WORK REQUEST:
Please transcribe the entries that follow exactly as they stand, skipping each picture.
══ DATA ══
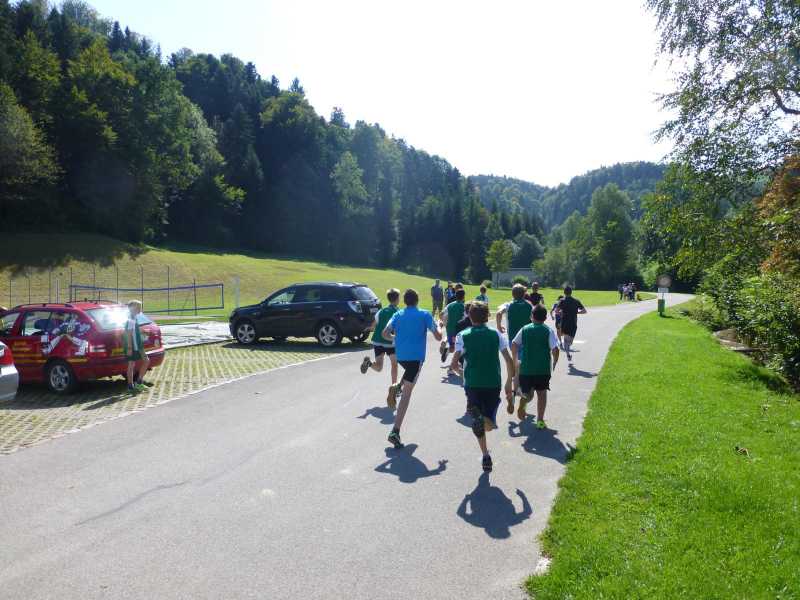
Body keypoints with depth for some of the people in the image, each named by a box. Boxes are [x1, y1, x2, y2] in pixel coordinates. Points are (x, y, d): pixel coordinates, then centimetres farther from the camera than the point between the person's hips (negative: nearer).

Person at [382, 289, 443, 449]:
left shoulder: (398, 315, 8)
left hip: (400, 355, 4)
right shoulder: (425, 315, 0)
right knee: (407, 393, -6)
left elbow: (385, 333, 0)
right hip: (416, 356, -4)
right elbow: (438, 337, -1)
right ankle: (395, 431, -14)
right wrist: (438, 328, 21)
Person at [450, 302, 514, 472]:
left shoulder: (463, 336, 0)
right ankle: (486, 419, -24)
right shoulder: (496, 335, 4)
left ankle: (485, 455, -6)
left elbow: (454, 364, -4)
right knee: (489, 424, 10)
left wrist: (461, 372, 17)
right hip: (493, 383, 1)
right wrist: (509, 383, 10)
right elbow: (509, 361, 0)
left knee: (478, 419, 13)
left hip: (472, 383, -1)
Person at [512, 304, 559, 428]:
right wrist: (554, 363, 6)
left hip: (526, 368, 1)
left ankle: (521, 407, -12)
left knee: (528, 393, 17)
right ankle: (540, 420, 7)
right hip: (543, 368, -1)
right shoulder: (548, 331, -2)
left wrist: (515, 360, 11)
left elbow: (514, 344, -1)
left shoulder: (525, 329, 3)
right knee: (542, 393, 11)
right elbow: (555, 349, -9)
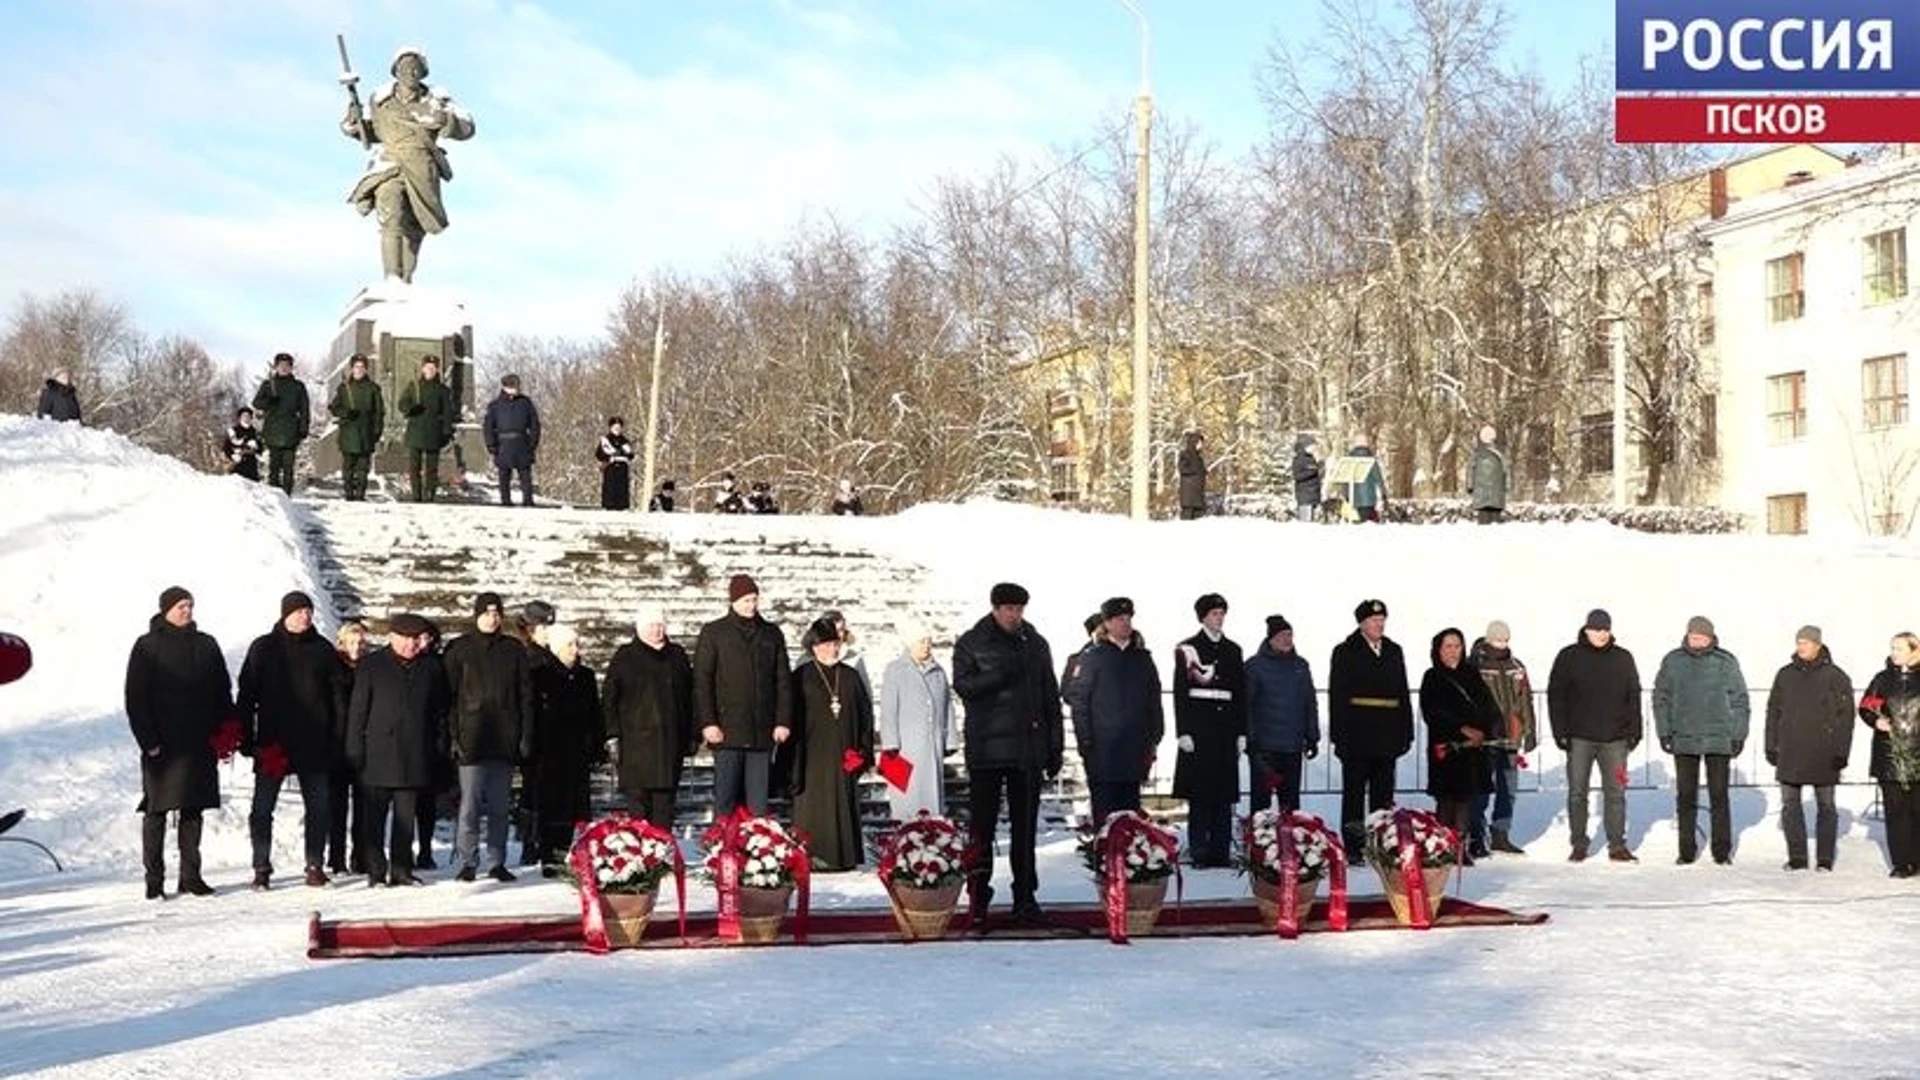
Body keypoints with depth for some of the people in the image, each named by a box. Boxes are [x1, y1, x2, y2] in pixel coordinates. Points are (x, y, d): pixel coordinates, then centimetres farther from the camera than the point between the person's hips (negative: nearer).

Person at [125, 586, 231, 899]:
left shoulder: (206, 645, 11)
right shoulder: (148, 647, -1)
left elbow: (222, 692, 14)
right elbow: (135, 698, -5)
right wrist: (148, 740, -12)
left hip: (199, 743, 4)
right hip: (163, 745, -4)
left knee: (193, 809, 8)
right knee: (157, 810, -2)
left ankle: (191, 875, 14)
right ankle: (154, 879, 3)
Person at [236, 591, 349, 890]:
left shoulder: (323, 649, 6)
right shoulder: (263, 648, 3)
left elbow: (338, 694, 6)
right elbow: (247, 695, 2)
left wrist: (338, 738, -1)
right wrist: (246, 738, -4)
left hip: (314, 744, 1)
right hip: (272, 742, -1)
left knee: (318, 807, 5)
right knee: (262, 809, -1)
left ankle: (315, 865, 14)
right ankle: (262, 869, 6)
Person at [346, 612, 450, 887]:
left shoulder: (431, 667, 10)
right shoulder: (371, 666, 3)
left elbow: (440, 710, 14)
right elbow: (358, 710, 1)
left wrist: (440, 748, 8)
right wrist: (355, 750, -5)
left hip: (415, 757, 3)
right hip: (379, 754, -2)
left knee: (406, 815, 6)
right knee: (376, 814, 0)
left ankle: (401, 869, 12)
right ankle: (376, 871, 4)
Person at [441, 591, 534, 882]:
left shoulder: (514, 650, 10)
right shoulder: (459, 649, 4)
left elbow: (526, 696, 10)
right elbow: (449, 695, 2)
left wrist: (526, 736, 3)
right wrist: (453, 735, -6)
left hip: (504, 740, 3)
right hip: (472, 740, -3)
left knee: (499, 807, 6)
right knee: (470, 806, -6)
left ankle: (497, 862, 12)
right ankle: (467, 863, 0)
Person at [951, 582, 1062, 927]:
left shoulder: (1035, 644, 12)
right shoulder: (971, 644, 3)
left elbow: (1051, 697, 14)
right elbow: (963, 685, -10)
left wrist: (1055, 745, 10)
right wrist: (1000, 675, -23)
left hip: (1028, 749, 3)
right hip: (986, 749, -3)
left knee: (1025, 826, 8)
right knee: (982, 825, -2)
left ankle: (1025, 897, 14)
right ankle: (978, 898, 4)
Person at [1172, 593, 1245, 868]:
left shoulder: (1233, 650, 14)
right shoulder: (1187, 649, 2)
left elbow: (1241, 693, 14)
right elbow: (1180, 693, -3)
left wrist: (1241, 732, 7)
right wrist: (1183, 732, -11)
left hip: (1226, 728, 4)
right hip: (1199, 728, -4)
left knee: (1225, 793, 3)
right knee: (1199, 792, -4)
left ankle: (1221, 850, 8)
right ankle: (1199, 852, 0)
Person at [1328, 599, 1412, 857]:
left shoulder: (1394, 652, 12)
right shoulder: (1345, 652, -2)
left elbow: (1403, 694, 15)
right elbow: (1337, 697, -6)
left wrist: (1405, 732, 9)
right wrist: (1340, 735, -13)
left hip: (1387, 737, 5)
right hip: (1357, 738, -5)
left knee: (1383, 794, 9)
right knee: (1354, 793, 1)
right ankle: (1353, 848, 5)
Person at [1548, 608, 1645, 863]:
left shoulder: (1623, 659, 8)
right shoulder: (1569, 657, 2)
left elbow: (1634, 698, 12)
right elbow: (1556, 696, 1)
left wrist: (1634, 730, 5)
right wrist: (1561, 732, -5)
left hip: (1614, 737, 1)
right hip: (1579, 737, -1)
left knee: (1616, 792, 1)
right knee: (1577, 792, 2)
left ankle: (1617, 845, 7)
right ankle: (1579, 845, 10)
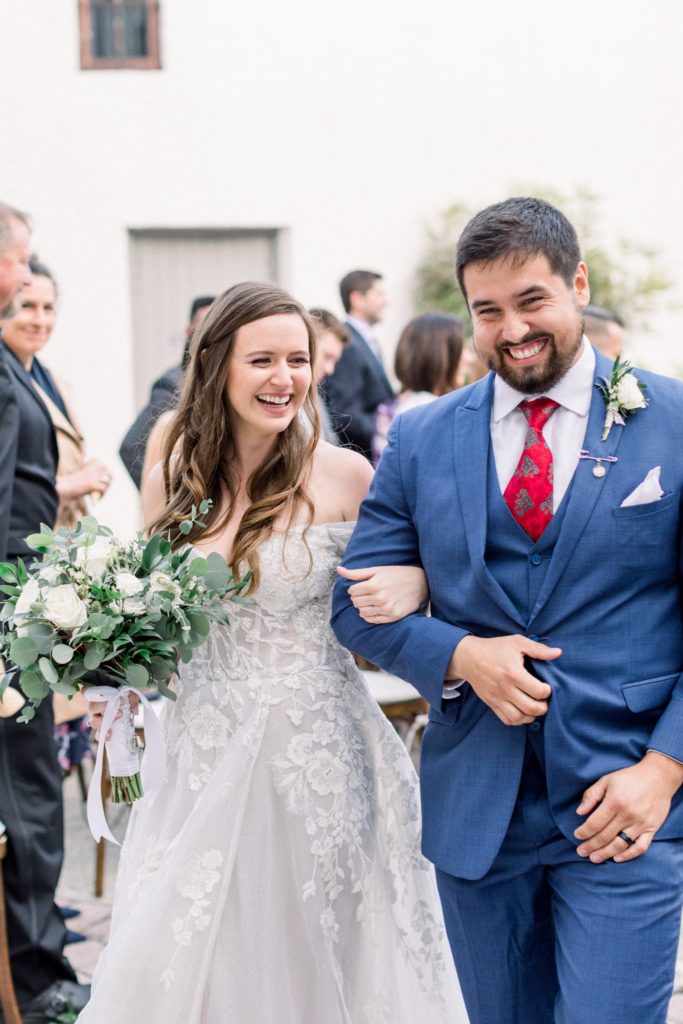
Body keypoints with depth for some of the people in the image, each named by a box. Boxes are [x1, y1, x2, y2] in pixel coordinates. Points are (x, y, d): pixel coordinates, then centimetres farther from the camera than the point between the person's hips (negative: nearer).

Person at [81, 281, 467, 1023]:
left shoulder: (342, 475, -7)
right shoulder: (171, 481, 2)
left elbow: (419, 566, 3)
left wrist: (409, 585, -19)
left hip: (318, 750, -3)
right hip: (203, 754, 3)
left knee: (315, 951, 8)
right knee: (187, 959, 9)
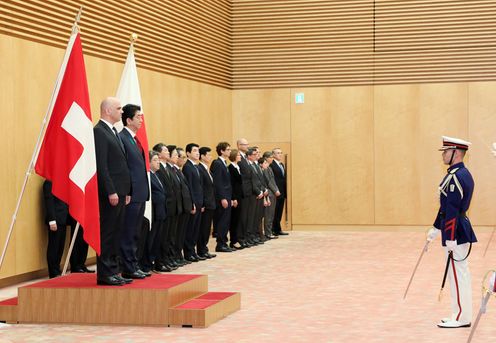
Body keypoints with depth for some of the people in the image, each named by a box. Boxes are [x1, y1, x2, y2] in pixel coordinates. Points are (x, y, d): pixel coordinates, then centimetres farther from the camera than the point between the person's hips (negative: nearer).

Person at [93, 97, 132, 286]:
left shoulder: (114, 132, 19)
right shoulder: (99, 131, -11)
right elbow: (101, 165, -17)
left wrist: (126, 191, 16)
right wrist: (111, 192, -20)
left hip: (119, 192, 10)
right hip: (109, 193, -10)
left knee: (115, 233, 11)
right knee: (107, 233, -5)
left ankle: (113, 271, 16)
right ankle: (104, 274, -1)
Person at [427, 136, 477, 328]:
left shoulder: (455, 177, -18)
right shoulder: (463, 174, 14)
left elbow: (452, 210, -22)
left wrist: (450, 239, -23)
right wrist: (436, 228, 24)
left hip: (456, 232, -10)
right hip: (461, 229, 10)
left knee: (458, 273, -4)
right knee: (461, 273, 14)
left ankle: (460, 319, 2)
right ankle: (462, 315, 22)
═══
RESULT OF THIS TASK:
Body keypoints with depth for some of the people in the image, each named by a box. Boxes are [x1, y1, x2, y2] in pixel coordinates. Points are (x, y, d): pixel coordinates, then centimetres farther from the camera than the point between the person's hips (negative: nearer).

Person at [382, 289, 443, 449]:
left shoulder: (398, 315, 8)
left hip: (400, 355, 4)
right shoulder: (425, 315, 0)
right knee: (407, 393, -6)
left elbow: (385, 333, 0)
right hip: (416, 356, -4)
right elbow: (438, 337, -1)
right ankle: (395, 431, -14)
right wrist: (438, 328, 21)
Person at [450, 302, 514, 472]:
left shoulder: (463, 336, 0)
right ankle: (486, 419, -24)
right shoulder: (496, 335, 4)
left ankle: (485, 455, -6)
left elbow: (454, 364, -4)
right knee: (489, 424, 10)
left wrist: (461, 372, 17)
right hip: (493, 383, 1)
right wrist: (509, 383, 10)
right elbow: (509, 361, 0)
left knee: (478, 419, 13)
left hip: (472, 383, -1)
Person at [512, 304, 559, 428]:
right wrist: (554, 363, 6)
left hip: (526, 368, 1)
left ankle: (521, 407, -12)
left knee: (528, 393, 17)
right ankle: (540, 420, 7)
right hip: (543, 368, -1)
right shoulder: (548, 331, -2)
left wrist: (515, 360, 11)
left elbow: (514, 344, -1)
left shoulder: (525, 329, 3)
right knee: (542, 393, 11)
right elbow: (555, 349, -9)
Body keypoints with depth for some of the people in the image, each named by a box. Boxes are [x1, y1, x2, y2] in pixel coordinates. Points are (x, y, d): pixel coordinates, then centimetres farther from the camera than the point between the person's hips (negative: nearer).

Person at [125, 586, 231, 899]:
left shoulder: (206, 645, 11)
right shoulder: (148, 647, -1)
left elbow: (222, 692, 14)
right elbow: (135, 698, -5)
right wrist: (148, 740, -12)
left hip: (199, 743, 4)
right hip: (163, 745, -4)
left knee: (193, 809, 8)
right knee: (157, 810, -2)
left ankle: (191, 875, 14)
right ankle: (154, 879, 3)
Person at [236, 591, 349, 890]:
left shoulder: (323, 649, 6)
right shoulder: (263, 648, 3)
left elbow: (338, 694, 6)
right elbow: (247, 695, 2)
left wrist: (338, 738, -1)
right wrist: (246, 738, -4)
left hip: (314, 744, 1)
right hip: (272, 742, -1)
left knee: (318, 807, 5)
right knee: (262, 809, -1)
left ankle: (315, 865, 14)
right ankle: (262, 869, 6)
Person at [346, 612, 450, 887]:
left shoulder: (431, 667, 10)
right shoulder: (371, 666, 3)
left elbow: (440, 710, 14)
right elbow: (358, 710, 1)
left wrist: (440, 748, 8)
right wrist: (355, 750, -5)
left hip: (415, 757, 3)
right hip: (379, 754, -2)
left knee: (406, 815, 6)
right knee: (376, 814, 0)
left ankle: (401, 869, 12)
right ankle: (376, 871, 4)
Person at [441, 591, 534, 882]:
left shoulder: (514, 650, 10)
right shoulder: (459, 649, 4)
left elbow: (526, 696, 10)
right elbow: (449, 695, 2)
left wrist: (526, 736, 3)
right wrist: (453, 735, -6)
left hip: (504, 740, 3)
right hip: (472, 740, -3)
left knee: (499, 807, 6)
right knee: (470, 806, -6)
left ankle: (497, 862, 12)
right ankle: (467, 863, 0)
Person at [951, 582, 1062, 927]:
left shoulder: (1035, 644, 12)
right shoulder: (971, 644, 3)
left elbow: (1051, 697, 14)
right elbow: (963, 685, -10)
left wrist: (1055, 745, 10)
right wrist: (1000, 675, -23)
left hip: (1028, 749, 3)
right hip: (986, 749, -3)
left knee: (1025, 826, 8)
right knee: (982, 825, -2)
left ankle: (1025, 897, 14)
right ankle: (978, 898, 4)
Person at [1172, 593, 1245, 868]:
left shoulder: (1233, 650, 14)
right shoulder: (1187, 649, 2)
left elbow: (1241, 693, 14)
right elbow: (1180, 693, -3)
left wrist: (1241, 732, 7)
right wrist: (1183, 732, -11)
left hip: (1226, 728, 4)
right hip: (1199, 728, -4)
left knee: (1225, 793, 3)
right knee: (1199, 792, -4)
left ankle: (1221, 850, 8)
right ankle: (1199, 852, 0)
Person at [1328, 599, 1412, 857]:
left shoulder: (1394, 652, 12)
right shoulder: (1345, 652, -2)
left elbow: (1403, 694, 15)
right elbow: (1337, 697, -6)
left wrist: (1405, 732, 9)
right wrist: (1340, 735, -13)
left hip: (1387, 737, 5)
right hip: (1357, 738, -5)
left knee: (1383, 794, 9)
right knee: (1354, 793, 1)
right ankle: (1353, 848, 5)
Person at [1548, 608, 1645, 863]:
left shoulder: (1623, 659, 8)
right shoulder: (1569, 657, 2)
left elbow: (1634, 698, 12)
right elbow: (1556, 696, 1)
left wrist: (1634, 730, 5)
right wrist: (1561, 732, -5)
left hip: (1614, 737, 1)
right hip: (1579, 737, -1)
left knee: (1616, 792, 1)
right knee: (1577, 792, 2)
left ankle: (1617, 845, 7)
right ankle: (1579, 845, 10)
Body keypoints with depth for some of the people in the image, each named by a box. Boxes are [x1, y1, x2, y2] in pixel coordinates. Points are (x, y, d): pixel coordinates, then centimetres farther from the camera than the point between the person's hips (negative: nearer).

Person at [81, 281, 467, 1023]:
left shoulder: (342, 475, -7)
right shoulder: (171, 481, 2)
left elbow: (419, 566, 3)
left wrist: (409, 585, -19)
left hip: (318, 750, -3)
right hip: (203, 754, 3)
left knee: (315, 951, 8)
right knee: (187, 959, 9)
Body keypoints with depth for some of the people in the image, each named by a box. Boxes are [x1, y1, x2, y2] in pixel coordinates. Points are (x, y, d): pixel coordinates, then centimetres farther from the camera than the point between the person's hips (negative: nearer).

Person at [93, 97, 132, 286]:
left shoulder: (114, 132, 19)
right shoulder: (99, 131, -11)
right elbow: (101, 165, -17)
left wrist: (126, 191, 16)
right wrist: (111, 192, -20)
left hip: (119, 192, 10)
right hip: (109, 193, -10)
left knee: (115, 233, 11)
right knee: (107, 233, -5)
left ankle: (113, 271, 16)
right ankle: (104, 274, -1)
Person at [427, 136, 477, 328]:
left shoulder: (455, 177, -18)
right shoulder: (463, 174, 14)
left elbow: (452, 210, -22)
left wrist: (450, 239, -23)
right wrist: (436, 228, 24)
left hip: (456, 232, -10)
right hip: (461, 229, 10)
left knee: (458, 273, -4)
right knee: (461, 273, 14)
left ankle: (460, 319, 2)
right ankle: (462, 315, 22)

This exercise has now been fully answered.